New Course: Supervised Learning with scikit-learn
Hello everyone! Today we're also launching a new course on Supervised Learning with scikit-learn by Andreas Müller!
At the end of the day, the value of Data Scientists rests on their ability to describe the world and to make predictions. Machine Learning is the field of teaching machines and computers to learn from existing data to make predictions on new data - will a given tumor be benign or malignant? Which of your customers will take their business elsewhere? Is a particular email spam or not? In this course, you'll learn how to use Python to perform supervised learning, an essential component of Machine Learning. You'll learn how to build predictive models, how to tune their parameters and how to tell how well they will perform on unseen data, all the while using real world datasets. You'll do so using scikit-learn, one of the most popular and user-friendly machine learning libraries for Python.
Supervised Learning with scikit-learn features interactive exercises that combine high-quality video, in-browser coding, and gamification for an engaging learning experience that will make you a master at machine learning with scikit-learn!
In the first chapter, you will be introduced to classification problems and learn how to solve them using supervised learning techniques. Classification problems are prevalent in a variety of domains, ranging from finance to healthcare. Here, you will have the chance to apply what you are learning to a political dataset, where you classify the party affiliation of United States Congressmen based on their voting records.
The second chapter focuses on regression, which is best suited to solving problems that require continuous outcome. You will learn about fundamental concepts in regression and apply them to predict the life expectancy in a given country using Gapminder data.
Having trained your model, your next task is to evaluate its performance. What metrics can you use to gauge how good your model is? So far, you have used accuracy for classification and R-squared for regression. In this chapter, you will learn about some of the other metrics available in scikit-learn that will allow you to assess your model's performance in a more nuanced manner. You will then learn to optimize both your classification as well as regression models using hyperparameter tuning.
The final chapter will introduce the notion of pipelines and how scikit-learn allows for transformers and estimators to be chained together and used as a single unit.
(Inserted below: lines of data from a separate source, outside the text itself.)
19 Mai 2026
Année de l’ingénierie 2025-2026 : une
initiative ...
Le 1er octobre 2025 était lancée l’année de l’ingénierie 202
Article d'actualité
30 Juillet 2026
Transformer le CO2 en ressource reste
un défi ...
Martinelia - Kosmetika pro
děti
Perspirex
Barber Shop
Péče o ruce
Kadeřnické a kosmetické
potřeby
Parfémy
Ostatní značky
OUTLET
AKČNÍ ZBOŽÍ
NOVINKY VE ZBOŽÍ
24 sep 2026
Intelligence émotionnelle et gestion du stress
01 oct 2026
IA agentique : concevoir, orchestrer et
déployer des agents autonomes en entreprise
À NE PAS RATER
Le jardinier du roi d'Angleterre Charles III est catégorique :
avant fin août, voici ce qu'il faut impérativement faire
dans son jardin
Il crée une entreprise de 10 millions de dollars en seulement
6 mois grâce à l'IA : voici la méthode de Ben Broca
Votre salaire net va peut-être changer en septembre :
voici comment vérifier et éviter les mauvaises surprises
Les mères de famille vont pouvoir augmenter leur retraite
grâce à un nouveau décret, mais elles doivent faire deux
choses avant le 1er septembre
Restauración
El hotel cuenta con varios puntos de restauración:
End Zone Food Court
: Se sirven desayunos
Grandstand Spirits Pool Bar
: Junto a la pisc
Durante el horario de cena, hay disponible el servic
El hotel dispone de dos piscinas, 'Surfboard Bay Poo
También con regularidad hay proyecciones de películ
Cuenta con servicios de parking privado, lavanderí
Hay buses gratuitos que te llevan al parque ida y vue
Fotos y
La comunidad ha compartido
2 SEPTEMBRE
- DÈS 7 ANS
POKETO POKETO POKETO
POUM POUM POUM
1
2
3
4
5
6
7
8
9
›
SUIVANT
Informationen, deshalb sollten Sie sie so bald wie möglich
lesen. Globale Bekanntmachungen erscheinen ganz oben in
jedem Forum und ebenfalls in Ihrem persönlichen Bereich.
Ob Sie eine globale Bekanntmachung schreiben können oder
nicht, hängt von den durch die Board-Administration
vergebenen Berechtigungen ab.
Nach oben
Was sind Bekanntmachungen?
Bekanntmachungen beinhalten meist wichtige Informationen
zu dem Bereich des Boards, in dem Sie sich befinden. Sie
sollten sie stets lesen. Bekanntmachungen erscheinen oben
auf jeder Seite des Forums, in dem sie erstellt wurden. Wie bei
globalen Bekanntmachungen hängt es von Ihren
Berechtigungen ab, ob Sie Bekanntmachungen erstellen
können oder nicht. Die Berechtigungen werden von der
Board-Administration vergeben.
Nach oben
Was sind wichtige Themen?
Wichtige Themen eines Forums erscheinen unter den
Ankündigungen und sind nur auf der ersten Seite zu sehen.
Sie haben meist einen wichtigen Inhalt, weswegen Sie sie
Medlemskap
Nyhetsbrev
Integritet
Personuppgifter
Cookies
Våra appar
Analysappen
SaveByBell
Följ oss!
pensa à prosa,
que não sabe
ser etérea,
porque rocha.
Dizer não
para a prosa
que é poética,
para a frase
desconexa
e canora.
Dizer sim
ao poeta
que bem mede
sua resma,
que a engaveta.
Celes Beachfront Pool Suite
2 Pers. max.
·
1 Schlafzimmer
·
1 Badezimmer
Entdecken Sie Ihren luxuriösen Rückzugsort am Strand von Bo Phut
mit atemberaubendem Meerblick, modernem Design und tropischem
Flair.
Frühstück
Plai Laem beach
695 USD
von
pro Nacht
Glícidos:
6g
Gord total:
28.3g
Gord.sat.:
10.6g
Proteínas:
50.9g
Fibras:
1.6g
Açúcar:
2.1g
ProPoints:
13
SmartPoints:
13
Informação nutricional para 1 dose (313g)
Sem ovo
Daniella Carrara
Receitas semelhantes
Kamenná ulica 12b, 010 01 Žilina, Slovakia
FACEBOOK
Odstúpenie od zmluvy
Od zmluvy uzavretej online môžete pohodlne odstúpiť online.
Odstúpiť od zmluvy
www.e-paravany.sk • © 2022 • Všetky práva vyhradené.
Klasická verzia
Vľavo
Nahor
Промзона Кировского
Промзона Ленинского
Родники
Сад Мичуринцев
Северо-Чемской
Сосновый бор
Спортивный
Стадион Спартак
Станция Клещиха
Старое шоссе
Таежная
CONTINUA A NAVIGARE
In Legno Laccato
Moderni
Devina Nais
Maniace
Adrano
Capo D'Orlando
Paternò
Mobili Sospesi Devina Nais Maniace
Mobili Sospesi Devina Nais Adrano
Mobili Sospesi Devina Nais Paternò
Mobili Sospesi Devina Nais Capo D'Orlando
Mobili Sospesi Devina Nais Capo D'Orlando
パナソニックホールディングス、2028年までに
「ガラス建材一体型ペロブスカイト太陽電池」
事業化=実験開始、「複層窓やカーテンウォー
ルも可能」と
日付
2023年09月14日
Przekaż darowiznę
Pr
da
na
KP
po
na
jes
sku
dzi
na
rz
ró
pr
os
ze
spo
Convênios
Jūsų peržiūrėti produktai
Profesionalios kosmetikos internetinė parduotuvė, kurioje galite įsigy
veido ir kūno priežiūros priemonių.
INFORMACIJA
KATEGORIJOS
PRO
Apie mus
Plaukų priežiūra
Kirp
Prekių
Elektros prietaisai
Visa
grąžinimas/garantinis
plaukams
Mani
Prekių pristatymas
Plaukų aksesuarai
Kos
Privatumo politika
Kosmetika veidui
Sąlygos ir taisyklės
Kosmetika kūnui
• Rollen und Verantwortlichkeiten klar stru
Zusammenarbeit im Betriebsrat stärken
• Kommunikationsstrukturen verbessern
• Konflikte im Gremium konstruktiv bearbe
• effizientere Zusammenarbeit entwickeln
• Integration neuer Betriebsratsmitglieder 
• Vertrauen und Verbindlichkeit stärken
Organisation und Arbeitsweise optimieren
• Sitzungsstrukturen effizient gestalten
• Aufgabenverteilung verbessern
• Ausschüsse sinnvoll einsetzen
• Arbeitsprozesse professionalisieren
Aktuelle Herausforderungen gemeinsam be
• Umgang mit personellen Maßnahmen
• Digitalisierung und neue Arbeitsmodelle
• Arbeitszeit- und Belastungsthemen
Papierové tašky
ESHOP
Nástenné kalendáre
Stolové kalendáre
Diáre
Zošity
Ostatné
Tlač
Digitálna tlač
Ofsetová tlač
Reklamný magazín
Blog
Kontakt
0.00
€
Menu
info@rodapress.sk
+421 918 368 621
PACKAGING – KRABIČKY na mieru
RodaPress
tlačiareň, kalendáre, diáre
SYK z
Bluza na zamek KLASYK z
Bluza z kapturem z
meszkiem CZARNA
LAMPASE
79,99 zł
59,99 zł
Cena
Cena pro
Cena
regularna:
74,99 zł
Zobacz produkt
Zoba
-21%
Pre-processing techniques will be then be introduced as a way to enhance model performance and pipelines will be the glue that ties together concepts in the prior chapters.
About Andreas: Andy is a lecturer at the Data Science Institute at Columbia University and author of the O'Reilly book "Introduction to machine learning with Python", describing a practical approach to machine learning with python and scikit-learn. He is one of the core developers of the scikit-learn machine learning library, and he has been co-maintaining it for several years. He's also a Software Carpentry instructor. In the past, he worked at the NYU Center for Data Science on open source and open science, and as a Machine Learning Scientist at Amazon. His mission is to create open tools to lower the barrier of entry for machine learning applications, promote reproducible science and democratize the access to high-quality machine learning algorithms.